Express the lines from the line with "Document page, 1500x1125 pixels." to the line with "picture [1057, 621, 1496, 1110]" as a JSON list of strings, one string per line, leaving out blank lines.

** BEGIN Dataset rows **

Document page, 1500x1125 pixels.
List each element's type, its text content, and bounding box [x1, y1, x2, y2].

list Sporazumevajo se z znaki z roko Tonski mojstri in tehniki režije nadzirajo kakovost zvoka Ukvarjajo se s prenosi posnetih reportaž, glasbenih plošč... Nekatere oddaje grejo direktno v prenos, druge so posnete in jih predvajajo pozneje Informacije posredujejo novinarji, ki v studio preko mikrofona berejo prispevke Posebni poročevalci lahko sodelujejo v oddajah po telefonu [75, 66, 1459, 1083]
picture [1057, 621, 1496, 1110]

** END Dataset rows **
** BEGIN Dataset rows **

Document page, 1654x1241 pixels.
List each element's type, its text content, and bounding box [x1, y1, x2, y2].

** END Dataset rows **

Result of the exercise —
[
  "Document page, 1500x1125 pixels.",
  "List each element's type, its text content, and bounding box [x1, y1, x2, y2].",
  "list Sporazumevajo se z znaki z roko Tonski mojstri in tehniki režije nadzirajo kakovost zvoka Ukvarjajo se s prenosi posnetih reportaž, glasbenih plošč... Nekatere oddaje grejo direktno v prenos, druge so posnete in jih predvajajo pozneje Informacije posredujejo novinarji, ki v studio preko mikrofona berejo prispevke Posebni poročevalci lahko sodelujejo v oddajah po telefonu [75, 66, 1459, 1083]",
  "picture [1057, 621, 1496, 1110]"
]